Dans un article, le magazine Wired évoque quant à lui Air Protein, une start-up américaine dont l’objectif est de transformer le dioxyde de carbone en steak. Plus précisément, il s’agit d’utiliser les protéines comestibles que contient le CO2 afin de cultiver des bactéries riches en protéines.

Cependant, le concept n’est pas nouveau en soi puisque la NASA y travaillait déjà avant d’abandonner ses recherches dans les années 1960. L’Agence Spatiale des États-Unis cherchait en effet à l’époque un moyen de nourrir les astronautes dans le cadre de missions de longue durée dans l’espace. Or, l’une des idées retenues était de combiner le CO2 présent dans l’atmosphère à des microbes spécifiques dans le but de produire de la nourriture.

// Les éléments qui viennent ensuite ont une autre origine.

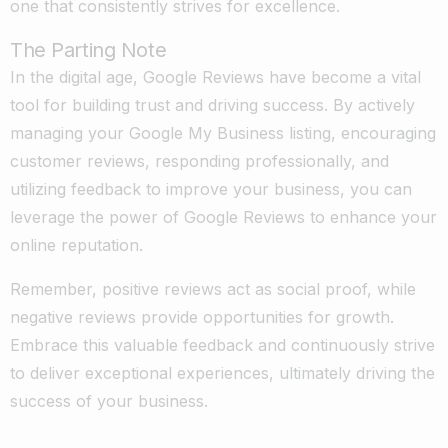
one that consistently strives for excellence.
The Parting Note
In the digital age, Google Reviews have become a vital
tool for building trust and driving success. By actively
managing your Google My Business listing, encouraging
customer reviews, responding professionally, and
utilizing feedback to improve your business, you can
leverage the power of Google Reviews to enhance your
online reputation.
Remember, positive reviews act as social proof, while
negative reviews provide opportunities for growth.
Embrace this valuable feedback and continuously strive
to deliver exceptional experiences, ultimately driving the
success of your business.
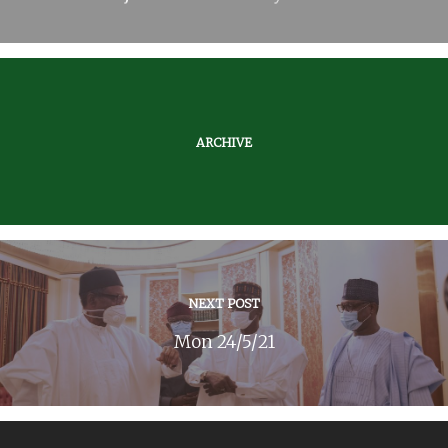
ARCHIVE
NEXT POST
Mon 24/5/21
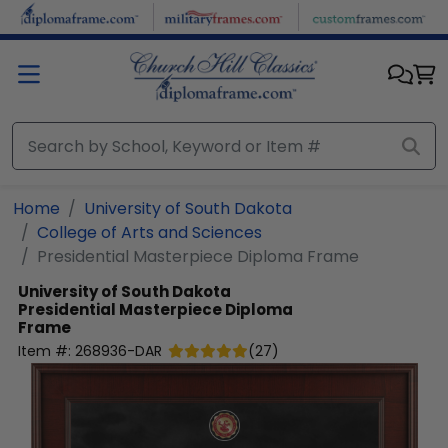
Skip to main content
Home
University of South Dakota
College of Arts and Sciences
Presidential Masterpiece Diploma Frame
University of South Dakota
Presidential Masterpiece Diploma
Frame
Item #:
268936-DAR
(
27
)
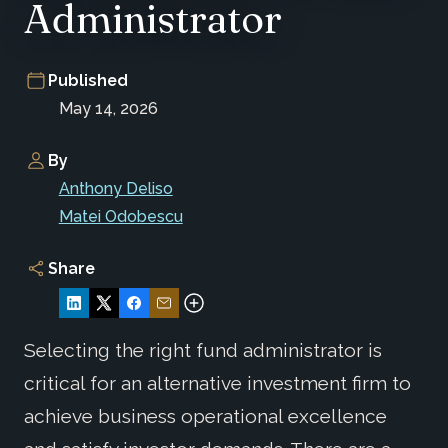
Administrator
Published
May 14, 2026
By
Anthony Deliso
Matei Odobescu
Share
Selecting the right fund administrator is
critical for an alternative investment firm to
achieve business operational excellence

Consommer du CO2 sans en émettre

Lisa Dyson et John Reed, à l’origine de Air Protein, travaillaient auparavant au Département de l’énergie du Berkeley Lab (États-Unis). Ils ont donc pleinement conscience que l’agriculture a un impact énorme sur le dérèglement climatique. Il faut dire que la consommation de viande a doublé en seulement deux décennies et qu’elle devrait atteindre des sommets dans un futur proche. Selon les prévisions, la Terre comptera en effet environ dix milliards d’êtres humains en 2050.

Le dioxyde de carbone étant avec le méthane l’un des principaux gaz à effet de serre, il apparaît donc intéressant de l’utiliser pour obtenir des protéines destinées à nourrir les humains et ainsi en limiter l’impact environnemental. Air Protein assure que coupler le CO2 à des cultures microbiennes permet d’obtenir une viande synthétique à forte contenance en protéines. Le secret réside dans les bactéries hydrogénotrophes, cultivées dans des cuves de fermentation et nourries en CO2, mais également en oxygène, en eau, en minéraux et en nitrogène. Le résultat se présente sous la forme d’une farine qui deviendra de la viande synthétique sous différentes formes après le recours à des procédés déjà actuellement en vigueur dans l’industrie agroalimentaire.

Air Protein viande
Crédits : Air Protein

Air Protein affirme que le processus consomme du CO2 sans en émettre et que des installations couplées aux usines de production pourraient permettre de capter directement ce même dioxyde de carbone. Enfin, la start-up évoque un argument de taille : le gain de place. À production équivalente, ce processus prendrait 1,5 million de fois moins d’espace que les fermes d’élevage habituelles.